That will make a web request to example.com. You should replace example.com with a site you have permission to make requests against.

The second part is to write a signature that will detect the heartbeat. Here's a corresponding Snort/Suricata signature that will detect the heartbeat request:
alert tcp any any → any 80 (msg:”Heartbeat” content:”/testheartbeat123”; http_uri; classification:not-suspicious; sid:1;)
Put an entry in your sensor's cron tab (this is assuming you're using Linux) to make the request every minute:
* * * * * perl -MLWP::UserAgent -e 'LWP::UserAgent->new()->get("http://example.com/testheartbeat123");' > /dev/null 2>&1

Now you should get an alert every minute, on the minute for your heartbeat signature. If there is ever a missing entry in your alert log, then you know the sensor had a lapse in coverage at that moment. If you log your alerts to a database, you can then create graphs using a spreadsheet to plot the times when your sensor was overloaded. You may also consider setting up a monitoring script that feeds a program like Nagios to detect if an entry is missing. The really nice thing about this setup is that it is a true check for the entire chain: traffic sourcing, detection, and alert output. If any part of the chain breaks, you'll be able to tell.

The caveat, of course, is that it is very possible to get a heartbeat alert in the same minute that the sensor is overloaded, so this is better for establishing trends, e.g. “the sensor got all 3600 heartbeats last hour” versus “there's no way we could've missed a packet that minute—we got a heartbeat.” The absolute, definitive test is to record all traffic to pcap for a given amount of time and replay it as a readfile through the NIDS. If the alerts from the readfile match the alerts you got live, then you're all set.

Multi-CPU Setups
Snort, unlike Suricata, is single-threaded. This means that anytime a single CPU cannot handle the load, packets will be lost. Suricata, by contrast, will attempt to use all of the CPU's on the sensor and will load-balance the traffic across all of the CPU's, so there is little tuning needed in this regard. In order to inspect more traffic than a single CPU can handle with Snort, you will need to run multiple Snort instances. In addition to the extra management overhead, this means that you will have to find a way to split the traffic evenly across those instances. The easiest way to do this is to use Luca Deri's PF_RING module to create a pfring DAQ for Snort. Details can be seen on Luca's blog.

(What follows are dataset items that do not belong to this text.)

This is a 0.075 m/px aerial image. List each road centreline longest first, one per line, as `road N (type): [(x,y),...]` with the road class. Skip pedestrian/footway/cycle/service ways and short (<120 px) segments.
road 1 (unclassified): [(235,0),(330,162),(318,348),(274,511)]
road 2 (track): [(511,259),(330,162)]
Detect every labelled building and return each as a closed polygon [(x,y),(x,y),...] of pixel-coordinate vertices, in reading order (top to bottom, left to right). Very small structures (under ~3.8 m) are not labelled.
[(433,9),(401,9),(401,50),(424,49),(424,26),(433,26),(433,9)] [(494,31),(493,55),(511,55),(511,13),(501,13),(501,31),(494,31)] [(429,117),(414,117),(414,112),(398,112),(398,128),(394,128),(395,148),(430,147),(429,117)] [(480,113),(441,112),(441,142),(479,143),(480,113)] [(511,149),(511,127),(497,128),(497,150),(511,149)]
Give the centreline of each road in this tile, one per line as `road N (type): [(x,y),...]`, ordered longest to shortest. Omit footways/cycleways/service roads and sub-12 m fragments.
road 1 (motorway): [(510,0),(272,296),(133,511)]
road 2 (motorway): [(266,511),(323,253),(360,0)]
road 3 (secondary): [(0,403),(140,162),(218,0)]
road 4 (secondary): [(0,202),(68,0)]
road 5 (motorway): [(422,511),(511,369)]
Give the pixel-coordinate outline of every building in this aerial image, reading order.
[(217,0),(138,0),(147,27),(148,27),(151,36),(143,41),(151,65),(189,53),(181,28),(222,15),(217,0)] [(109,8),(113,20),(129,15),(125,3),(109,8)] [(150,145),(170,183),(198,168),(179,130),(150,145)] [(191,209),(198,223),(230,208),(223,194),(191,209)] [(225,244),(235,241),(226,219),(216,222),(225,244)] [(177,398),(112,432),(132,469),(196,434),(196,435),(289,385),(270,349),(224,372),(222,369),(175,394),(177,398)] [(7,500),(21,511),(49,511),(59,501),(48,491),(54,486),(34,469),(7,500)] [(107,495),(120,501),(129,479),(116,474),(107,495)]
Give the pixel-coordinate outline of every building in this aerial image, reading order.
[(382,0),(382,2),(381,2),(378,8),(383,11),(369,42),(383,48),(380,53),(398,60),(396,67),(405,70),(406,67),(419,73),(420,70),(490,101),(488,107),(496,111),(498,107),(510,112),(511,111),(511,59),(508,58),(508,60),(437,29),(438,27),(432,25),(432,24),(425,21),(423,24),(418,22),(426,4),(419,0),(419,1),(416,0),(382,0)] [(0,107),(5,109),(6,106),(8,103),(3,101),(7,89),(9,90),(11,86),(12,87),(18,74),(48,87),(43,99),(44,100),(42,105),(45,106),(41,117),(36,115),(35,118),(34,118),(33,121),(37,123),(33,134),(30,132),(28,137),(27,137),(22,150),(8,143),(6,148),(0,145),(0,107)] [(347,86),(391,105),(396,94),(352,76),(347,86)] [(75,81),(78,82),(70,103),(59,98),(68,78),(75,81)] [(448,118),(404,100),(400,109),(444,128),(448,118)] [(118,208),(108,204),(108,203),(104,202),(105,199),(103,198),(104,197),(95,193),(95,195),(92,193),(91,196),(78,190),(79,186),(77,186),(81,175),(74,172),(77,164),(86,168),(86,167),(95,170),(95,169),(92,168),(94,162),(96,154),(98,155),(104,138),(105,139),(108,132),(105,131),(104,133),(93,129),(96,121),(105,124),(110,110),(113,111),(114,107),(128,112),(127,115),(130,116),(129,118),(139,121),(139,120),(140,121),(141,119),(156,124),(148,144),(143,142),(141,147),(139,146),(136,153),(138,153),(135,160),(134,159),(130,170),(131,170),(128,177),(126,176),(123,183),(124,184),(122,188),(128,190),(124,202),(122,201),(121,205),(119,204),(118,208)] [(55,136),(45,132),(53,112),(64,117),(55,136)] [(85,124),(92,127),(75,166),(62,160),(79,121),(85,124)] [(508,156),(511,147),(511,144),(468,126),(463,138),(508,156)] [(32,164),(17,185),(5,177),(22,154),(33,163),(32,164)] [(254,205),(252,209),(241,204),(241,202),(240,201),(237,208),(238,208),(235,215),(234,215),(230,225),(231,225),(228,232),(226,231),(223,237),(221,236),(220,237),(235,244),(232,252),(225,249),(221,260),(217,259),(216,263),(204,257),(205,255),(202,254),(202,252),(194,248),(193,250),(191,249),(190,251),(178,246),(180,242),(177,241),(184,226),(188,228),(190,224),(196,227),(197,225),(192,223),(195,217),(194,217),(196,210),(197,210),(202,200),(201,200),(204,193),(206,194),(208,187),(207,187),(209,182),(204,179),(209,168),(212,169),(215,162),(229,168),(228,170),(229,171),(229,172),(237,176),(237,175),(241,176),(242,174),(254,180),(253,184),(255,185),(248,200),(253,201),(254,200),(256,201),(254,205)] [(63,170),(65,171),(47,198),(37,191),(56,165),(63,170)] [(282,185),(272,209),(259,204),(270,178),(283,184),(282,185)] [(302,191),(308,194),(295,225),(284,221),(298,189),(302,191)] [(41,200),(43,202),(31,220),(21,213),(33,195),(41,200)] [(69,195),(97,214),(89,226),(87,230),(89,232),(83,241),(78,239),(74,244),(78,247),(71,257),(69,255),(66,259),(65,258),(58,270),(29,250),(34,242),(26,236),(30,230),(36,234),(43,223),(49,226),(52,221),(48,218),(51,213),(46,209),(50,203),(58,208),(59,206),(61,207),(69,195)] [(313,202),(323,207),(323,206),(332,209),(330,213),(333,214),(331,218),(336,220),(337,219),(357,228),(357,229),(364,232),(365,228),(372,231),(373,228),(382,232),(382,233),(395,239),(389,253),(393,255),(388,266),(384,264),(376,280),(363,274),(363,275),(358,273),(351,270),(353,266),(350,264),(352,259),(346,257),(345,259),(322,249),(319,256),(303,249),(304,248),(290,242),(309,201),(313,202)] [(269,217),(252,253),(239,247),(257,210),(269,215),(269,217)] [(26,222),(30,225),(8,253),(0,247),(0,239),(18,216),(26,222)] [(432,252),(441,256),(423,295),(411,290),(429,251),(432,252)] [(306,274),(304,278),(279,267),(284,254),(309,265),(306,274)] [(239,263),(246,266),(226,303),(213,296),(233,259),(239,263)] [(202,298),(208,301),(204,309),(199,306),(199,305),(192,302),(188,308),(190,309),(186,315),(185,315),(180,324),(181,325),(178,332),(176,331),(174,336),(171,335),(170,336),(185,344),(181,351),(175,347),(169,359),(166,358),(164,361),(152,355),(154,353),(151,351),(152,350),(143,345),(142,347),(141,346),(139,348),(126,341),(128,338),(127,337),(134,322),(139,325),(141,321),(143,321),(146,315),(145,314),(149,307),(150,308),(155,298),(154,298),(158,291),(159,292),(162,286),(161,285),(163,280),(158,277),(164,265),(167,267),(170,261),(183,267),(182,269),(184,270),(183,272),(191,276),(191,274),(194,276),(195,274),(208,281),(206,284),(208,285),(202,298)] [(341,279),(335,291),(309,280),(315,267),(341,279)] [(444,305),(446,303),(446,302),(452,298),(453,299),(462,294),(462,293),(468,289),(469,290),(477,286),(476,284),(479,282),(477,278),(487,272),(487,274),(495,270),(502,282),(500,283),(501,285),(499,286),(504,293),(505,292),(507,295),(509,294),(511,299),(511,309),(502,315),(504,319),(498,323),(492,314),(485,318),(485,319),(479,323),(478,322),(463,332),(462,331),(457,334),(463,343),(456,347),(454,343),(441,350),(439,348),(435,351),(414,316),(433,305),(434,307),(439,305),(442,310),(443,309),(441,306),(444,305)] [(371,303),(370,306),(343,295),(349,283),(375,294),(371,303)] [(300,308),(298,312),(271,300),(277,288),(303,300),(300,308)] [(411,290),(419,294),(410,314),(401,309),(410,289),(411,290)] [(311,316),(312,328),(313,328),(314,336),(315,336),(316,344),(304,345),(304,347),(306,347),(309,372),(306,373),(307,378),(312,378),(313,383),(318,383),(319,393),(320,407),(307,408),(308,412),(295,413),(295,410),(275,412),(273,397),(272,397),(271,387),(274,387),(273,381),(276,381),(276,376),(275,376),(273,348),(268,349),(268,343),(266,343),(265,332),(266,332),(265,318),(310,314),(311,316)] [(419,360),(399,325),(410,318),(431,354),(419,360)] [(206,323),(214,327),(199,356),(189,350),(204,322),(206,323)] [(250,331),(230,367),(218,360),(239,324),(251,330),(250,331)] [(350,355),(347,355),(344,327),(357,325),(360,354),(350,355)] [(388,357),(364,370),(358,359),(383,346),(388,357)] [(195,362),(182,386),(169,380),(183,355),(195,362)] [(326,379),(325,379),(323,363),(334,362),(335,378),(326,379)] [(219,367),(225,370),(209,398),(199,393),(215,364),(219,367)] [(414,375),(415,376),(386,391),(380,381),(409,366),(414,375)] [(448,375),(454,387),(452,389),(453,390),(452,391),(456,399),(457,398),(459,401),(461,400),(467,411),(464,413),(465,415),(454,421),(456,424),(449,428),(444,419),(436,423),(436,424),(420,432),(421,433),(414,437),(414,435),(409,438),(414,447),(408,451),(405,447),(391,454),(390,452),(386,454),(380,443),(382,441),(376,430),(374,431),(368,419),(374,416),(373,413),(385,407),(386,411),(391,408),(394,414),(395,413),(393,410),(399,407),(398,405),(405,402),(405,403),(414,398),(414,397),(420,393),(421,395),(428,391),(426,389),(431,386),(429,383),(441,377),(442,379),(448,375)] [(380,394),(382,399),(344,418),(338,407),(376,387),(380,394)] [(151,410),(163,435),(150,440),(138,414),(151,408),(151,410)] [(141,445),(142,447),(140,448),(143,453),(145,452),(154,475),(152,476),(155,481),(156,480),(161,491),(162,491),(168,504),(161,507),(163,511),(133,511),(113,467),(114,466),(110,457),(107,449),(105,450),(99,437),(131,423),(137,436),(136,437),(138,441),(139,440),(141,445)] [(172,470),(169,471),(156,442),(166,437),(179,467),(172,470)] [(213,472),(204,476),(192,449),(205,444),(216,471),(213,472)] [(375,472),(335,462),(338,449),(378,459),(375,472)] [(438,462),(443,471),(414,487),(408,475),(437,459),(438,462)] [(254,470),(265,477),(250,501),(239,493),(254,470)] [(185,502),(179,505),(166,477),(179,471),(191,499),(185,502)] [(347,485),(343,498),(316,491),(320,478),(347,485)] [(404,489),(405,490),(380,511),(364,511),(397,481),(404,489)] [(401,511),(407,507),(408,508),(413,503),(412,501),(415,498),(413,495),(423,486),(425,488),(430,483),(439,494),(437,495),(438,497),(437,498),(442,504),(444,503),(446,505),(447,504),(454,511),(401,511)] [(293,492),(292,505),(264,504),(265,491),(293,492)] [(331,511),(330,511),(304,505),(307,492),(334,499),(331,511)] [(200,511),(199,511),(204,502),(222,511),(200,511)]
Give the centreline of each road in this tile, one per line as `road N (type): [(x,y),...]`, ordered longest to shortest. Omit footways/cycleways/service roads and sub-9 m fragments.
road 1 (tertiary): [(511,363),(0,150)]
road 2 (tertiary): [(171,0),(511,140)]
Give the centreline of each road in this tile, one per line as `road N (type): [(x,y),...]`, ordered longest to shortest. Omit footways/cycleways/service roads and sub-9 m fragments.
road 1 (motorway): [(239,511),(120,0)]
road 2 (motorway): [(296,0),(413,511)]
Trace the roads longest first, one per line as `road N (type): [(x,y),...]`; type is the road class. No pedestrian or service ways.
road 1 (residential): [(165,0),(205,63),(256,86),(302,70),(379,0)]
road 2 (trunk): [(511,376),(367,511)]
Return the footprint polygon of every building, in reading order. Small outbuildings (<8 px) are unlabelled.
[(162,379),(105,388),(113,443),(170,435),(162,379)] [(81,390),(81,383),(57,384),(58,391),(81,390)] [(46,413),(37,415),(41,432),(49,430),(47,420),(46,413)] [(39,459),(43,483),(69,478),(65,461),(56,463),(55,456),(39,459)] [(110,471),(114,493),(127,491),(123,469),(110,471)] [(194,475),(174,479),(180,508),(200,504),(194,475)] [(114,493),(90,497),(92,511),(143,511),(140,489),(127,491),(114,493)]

It should be noted that when running Snort with multiple instances, each instance will have to normalize the traffic. Suricata improves on this by normalizing the traffic once (depending on configuration), then pushing the normalized traffic to worker threads which perform the payload inspection. Therefore, you will incur a 10-20% CPU utilization penalty per Snort instance.

Advanced Performance Enhancement
I stated above that about 10% of the CPU is devoted to the initial packet header parsing. This can be reduced and eliminated through several means. Using PF_RING, as mentioned above, the overhead can be drastically reduced to more like 1-2%. This can be very important if the link has gigabit or higher data but, you only want to inspect some of it. Filtering high-speed networks can be CPU intensive unless you use something like PF_RING to offload the packet filtering.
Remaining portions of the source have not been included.